Perhaps it could if a new written language was created that garnered its power from being read. A visual linear media might transform into an auditory non-linear media by the act of reading it out loud.

This was a major part of the Joyce experiment in Finnegans Wake. In The Gutenberg Galaxy McLuhan associated Joyce’s project in the Wake with a return to the orality of a manuscript culture. McLuhan often recalled that Joyce never tired of explaining how in Finnegans Wake "the words the reader sees are not the words that he will hear." As with a poet like Gerard Manly Hopkins, the language of Joyce only came alive when read aloud, creating a synaesthesia or interplay of the senses. Theall notes, "For McLuhan, reading aloud meant reversing the effect of print by restoring what had been lost in a world of silent reading."

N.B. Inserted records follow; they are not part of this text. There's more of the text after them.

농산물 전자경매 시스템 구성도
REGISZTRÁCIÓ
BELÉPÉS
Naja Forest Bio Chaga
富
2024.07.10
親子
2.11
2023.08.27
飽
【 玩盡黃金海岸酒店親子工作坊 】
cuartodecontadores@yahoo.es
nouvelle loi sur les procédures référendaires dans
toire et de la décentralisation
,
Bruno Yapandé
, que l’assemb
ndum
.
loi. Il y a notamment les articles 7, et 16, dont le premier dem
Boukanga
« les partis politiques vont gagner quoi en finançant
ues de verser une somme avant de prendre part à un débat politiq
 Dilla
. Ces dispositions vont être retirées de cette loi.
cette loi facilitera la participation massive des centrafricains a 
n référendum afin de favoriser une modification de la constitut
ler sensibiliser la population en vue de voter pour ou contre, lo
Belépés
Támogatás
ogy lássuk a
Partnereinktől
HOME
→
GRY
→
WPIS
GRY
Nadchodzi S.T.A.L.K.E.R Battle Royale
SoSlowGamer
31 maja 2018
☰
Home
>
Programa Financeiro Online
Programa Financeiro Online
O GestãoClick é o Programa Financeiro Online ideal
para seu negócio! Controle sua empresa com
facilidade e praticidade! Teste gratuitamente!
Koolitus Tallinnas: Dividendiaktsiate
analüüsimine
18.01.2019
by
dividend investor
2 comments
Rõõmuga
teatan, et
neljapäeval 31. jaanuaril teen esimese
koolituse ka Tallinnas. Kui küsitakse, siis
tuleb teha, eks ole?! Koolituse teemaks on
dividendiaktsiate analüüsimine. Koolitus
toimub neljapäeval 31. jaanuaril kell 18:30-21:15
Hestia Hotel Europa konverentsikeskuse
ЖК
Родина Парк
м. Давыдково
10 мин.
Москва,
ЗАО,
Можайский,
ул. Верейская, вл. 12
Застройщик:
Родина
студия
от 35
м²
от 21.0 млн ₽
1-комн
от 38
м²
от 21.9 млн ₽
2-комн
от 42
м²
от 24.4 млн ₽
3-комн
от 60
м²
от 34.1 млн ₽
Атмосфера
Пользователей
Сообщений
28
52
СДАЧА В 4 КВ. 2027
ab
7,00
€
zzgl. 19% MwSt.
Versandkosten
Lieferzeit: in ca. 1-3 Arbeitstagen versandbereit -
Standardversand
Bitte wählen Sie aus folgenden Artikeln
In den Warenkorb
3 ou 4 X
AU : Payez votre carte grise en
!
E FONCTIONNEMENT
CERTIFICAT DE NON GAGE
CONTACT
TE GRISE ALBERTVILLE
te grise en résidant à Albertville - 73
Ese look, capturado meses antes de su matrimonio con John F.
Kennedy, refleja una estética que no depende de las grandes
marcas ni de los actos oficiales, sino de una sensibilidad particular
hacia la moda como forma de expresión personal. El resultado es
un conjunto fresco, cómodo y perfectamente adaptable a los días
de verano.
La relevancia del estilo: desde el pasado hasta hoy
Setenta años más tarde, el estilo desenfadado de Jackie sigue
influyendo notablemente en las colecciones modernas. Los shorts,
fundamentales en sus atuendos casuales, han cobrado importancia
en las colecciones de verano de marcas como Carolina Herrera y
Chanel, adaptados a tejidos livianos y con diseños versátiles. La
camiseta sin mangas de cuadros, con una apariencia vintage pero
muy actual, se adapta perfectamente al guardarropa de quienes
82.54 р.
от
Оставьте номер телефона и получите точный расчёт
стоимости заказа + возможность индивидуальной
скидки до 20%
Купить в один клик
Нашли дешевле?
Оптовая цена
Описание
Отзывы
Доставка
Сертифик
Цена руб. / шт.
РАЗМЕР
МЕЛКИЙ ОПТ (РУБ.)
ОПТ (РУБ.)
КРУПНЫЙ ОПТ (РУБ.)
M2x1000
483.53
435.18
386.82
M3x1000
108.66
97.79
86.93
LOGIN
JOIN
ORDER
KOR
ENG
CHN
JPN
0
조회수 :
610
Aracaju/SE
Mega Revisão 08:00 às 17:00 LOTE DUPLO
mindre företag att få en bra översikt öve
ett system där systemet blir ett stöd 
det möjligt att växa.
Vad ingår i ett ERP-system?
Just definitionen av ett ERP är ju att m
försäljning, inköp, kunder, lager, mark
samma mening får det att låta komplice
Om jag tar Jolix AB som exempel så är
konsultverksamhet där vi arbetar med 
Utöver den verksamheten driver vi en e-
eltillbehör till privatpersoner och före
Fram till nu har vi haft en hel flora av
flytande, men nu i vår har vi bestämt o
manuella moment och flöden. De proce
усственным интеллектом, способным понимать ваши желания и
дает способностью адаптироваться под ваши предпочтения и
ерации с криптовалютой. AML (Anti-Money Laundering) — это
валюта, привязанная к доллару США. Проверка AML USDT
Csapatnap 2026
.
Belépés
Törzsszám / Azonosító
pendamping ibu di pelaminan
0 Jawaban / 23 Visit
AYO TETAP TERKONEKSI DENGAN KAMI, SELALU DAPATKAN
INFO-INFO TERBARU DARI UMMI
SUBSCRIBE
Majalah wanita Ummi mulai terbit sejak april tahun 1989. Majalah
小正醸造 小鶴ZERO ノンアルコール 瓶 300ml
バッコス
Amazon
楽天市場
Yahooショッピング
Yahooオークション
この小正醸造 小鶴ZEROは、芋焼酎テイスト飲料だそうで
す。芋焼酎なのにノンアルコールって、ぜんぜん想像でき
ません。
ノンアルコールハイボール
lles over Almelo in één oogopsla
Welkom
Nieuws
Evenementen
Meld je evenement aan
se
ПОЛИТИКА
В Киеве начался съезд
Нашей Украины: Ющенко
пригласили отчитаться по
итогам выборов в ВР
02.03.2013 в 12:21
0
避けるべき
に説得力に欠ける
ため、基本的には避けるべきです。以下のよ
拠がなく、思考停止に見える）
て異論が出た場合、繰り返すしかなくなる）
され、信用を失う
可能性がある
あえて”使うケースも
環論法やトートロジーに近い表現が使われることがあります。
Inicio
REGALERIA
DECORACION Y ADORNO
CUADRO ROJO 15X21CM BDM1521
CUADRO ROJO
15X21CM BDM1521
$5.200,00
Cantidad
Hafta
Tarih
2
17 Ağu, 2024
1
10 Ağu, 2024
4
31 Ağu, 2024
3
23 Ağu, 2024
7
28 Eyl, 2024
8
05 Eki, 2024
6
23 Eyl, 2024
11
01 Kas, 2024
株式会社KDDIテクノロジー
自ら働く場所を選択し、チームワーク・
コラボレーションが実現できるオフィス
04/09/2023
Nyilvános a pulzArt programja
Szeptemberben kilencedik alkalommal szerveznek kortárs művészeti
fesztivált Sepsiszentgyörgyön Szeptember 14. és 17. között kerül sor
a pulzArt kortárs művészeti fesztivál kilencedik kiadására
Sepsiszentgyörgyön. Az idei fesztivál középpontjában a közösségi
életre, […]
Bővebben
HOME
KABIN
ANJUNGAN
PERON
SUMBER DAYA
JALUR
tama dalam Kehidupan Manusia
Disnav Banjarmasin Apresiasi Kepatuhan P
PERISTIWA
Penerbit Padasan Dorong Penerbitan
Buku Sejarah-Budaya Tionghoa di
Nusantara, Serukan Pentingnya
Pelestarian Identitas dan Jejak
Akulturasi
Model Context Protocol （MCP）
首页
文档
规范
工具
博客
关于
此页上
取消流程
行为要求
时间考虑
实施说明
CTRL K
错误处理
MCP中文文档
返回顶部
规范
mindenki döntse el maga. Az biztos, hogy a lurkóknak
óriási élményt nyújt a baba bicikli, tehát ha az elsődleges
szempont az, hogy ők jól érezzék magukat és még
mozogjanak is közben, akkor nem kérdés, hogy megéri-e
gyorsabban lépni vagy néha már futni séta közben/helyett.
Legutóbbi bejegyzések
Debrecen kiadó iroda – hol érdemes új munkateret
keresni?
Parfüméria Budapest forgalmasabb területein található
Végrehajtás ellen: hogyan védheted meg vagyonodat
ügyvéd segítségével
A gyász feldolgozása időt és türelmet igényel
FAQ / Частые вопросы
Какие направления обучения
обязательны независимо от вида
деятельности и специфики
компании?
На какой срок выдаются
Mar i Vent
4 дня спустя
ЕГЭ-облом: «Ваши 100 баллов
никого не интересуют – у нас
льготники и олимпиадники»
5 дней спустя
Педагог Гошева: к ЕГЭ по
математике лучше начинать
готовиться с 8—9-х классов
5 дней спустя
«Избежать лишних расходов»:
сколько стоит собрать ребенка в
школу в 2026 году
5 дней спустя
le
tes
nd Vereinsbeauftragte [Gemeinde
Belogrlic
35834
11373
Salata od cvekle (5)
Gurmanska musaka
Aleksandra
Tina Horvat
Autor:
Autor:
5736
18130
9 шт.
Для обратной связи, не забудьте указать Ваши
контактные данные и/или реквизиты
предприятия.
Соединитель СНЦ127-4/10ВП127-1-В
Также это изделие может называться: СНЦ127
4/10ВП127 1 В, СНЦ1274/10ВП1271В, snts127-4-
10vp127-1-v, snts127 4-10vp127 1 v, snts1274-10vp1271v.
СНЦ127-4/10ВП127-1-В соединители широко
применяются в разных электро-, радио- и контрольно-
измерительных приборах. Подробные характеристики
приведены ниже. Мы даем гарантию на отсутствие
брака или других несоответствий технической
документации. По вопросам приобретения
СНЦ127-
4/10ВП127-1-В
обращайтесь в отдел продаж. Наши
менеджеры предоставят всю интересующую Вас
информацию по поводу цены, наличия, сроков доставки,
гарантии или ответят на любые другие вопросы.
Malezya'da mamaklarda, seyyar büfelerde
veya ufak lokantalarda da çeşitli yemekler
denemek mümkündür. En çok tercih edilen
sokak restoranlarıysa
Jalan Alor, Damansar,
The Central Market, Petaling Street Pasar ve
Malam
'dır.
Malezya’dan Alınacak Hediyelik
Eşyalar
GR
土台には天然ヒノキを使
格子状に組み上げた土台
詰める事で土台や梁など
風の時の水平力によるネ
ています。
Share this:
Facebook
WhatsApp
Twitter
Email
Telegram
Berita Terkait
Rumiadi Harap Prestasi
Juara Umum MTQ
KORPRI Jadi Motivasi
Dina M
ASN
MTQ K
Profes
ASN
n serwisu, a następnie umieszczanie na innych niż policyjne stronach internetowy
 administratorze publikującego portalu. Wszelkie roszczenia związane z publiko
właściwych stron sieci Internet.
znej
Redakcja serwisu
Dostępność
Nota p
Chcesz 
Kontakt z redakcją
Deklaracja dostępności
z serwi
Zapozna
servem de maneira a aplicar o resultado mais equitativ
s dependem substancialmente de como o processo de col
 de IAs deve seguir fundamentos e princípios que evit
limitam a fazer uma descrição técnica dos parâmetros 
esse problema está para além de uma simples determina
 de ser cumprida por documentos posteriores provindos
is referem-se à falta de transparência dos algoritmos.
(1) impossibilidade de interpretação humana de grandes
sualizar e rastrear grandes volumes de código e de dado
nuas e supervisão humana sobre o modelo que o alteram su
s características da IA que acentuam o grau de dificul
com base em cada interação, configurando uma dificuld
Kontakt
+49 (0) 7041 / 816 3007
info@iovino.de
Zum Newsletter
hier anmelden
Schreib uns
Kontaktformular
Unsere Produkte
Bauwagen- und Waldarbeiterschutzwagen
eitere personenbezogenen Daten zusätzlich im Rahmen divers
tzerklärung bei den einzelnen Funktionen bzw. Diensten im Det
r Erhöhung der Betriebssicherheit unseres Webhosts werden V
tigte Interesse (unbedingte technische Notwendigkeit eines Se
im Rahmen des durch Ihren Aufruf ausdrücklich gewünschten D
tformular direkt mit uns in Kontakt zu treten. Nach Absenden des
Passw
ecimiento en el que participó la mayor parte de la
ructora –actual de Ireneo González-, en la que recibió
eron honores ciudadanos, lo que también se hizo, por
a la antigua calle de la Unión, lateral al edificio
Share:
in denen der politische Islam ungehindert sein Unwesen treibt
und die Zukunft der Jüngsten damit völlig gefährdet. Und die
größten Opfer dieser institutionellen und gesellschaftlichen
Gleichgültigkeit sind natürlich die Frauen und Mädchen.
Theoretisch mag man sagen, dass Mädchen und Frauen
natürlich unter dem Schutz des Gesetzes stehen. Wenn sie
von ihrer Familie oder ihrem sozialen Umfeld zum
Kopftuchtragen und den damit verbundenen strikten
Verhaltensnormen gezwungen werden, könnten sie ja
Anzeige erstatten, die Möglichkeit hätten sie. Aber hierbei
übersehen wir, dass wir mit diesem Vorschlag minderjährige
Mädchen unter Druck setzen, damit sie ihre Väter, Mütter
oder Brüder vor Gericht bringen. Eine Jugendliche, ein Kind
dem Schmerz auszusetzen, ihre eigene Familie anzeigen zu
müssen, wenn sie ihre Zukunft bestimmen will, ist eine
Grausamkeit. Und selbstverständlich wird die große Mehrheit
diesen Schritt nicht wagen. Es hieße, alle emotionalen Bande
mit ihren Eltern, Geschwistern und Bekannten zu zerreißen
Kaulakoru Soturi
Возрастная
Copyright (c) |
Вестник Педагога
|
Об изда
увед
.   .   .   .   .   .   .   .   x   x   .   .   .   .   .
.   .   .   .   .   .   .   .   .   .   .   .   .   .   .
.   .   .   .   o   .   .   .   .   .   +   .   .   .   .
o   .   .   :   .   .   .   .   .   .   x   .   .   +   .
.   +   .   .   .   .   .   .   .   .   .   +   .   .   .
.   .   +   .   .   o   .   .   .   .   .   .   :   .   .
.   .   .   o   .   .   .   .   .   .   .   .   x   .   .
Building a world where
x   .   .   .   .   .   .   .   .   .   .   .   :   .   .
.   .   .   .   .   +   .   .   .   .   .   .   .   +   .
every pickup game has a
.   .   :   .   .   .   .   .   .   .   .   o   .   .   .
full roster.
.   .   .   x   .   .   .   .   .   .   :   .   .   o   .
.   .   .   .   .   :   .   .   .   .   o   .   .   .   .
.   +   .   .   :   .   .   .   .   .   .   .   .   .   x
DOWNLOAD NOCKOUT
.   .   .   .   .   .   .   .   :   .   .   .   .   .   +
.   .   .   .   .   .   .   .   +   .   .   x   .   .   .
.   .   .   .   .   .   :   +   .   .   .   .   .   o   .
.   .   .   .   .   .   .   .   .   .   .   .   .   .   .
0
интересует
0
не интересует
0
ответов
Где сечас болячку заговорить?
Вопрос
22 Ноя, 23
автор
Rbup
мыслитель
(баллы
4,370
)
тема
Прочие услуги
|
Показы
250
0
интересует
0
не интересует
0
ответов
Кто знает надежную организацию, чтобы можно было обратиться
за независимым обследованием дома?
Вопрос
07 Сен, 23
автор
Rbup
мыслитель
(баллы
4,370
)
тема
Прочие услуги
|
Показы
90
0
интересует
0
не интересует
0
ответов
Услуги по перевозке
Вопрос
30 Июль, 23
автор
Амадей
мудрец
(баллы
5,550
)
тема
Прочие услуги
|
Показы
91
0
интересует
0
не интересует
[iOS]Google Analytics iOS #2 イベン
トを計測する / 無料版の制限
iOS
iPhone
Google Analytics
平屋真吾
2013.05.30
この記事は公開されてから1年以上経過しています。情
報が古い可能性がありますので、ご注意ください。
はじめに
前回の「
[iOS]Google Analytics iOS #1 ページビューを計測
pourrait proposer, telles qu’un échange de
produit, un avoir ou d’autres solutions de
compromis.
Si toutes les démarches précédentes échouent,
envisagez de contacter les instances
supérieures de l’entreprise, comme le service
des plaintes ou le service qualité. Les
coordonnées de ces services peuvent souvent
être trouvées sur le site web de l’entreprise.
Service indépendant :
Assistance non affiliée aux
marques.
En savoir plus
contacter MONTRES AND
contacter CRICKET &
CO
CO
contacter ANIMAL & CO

One could say that Joyce’s literary experiments in Finnegans Wake were put to work by McLuhan who lived and spoke the theory Joyce wrote in the Wake. One of the reasons McLuhan felt so close to Joyce might be found in the similar movement of their lives. As Umberto Eco notes in The Aesthetics of Chaosmos, Joyce’s movement was from a Catholic, Thomist position to a disordered, decentered, anarchic vision of life that characterized Ulysses and Finnegans. It had a startling similar movement to the flow of McLuhan’s life.

By the late 60s, McLuhan’s Wake inspired theories were beginning to crawl into new media forms. At Expo 1967 in Montreal, Theall notes "The overt recognition of the importance of synaesthesia and the convergence of media to the further development of extensions of cinema and other media – intermedia – was well developed" with many exhibits making specific reference to McLuhan.

With the 70s, "intermedia" evolved into what critics called "expanded cinema." The "expansion" of cinema came to increasingly involve computers and other forms of telecommunication. Virtual reality and cyberculture were the result of this evolution in the 80s and 90s.

Looking around today, in these early years of the new millennium, it seems that the new media Joyce and McLuhan worked to create has been realized in that historical condition called postmodernism. Certainly one of its effects has been a type of assault on the senses from all sides. Events, people, places, things, images, sounds come at us jumbled together so that our day world of consumer culture is similar to that night world of dream Joyce created in the Wake. Culture itself has become the new "text" that Joyce and McLuhan once wrote and spoke about.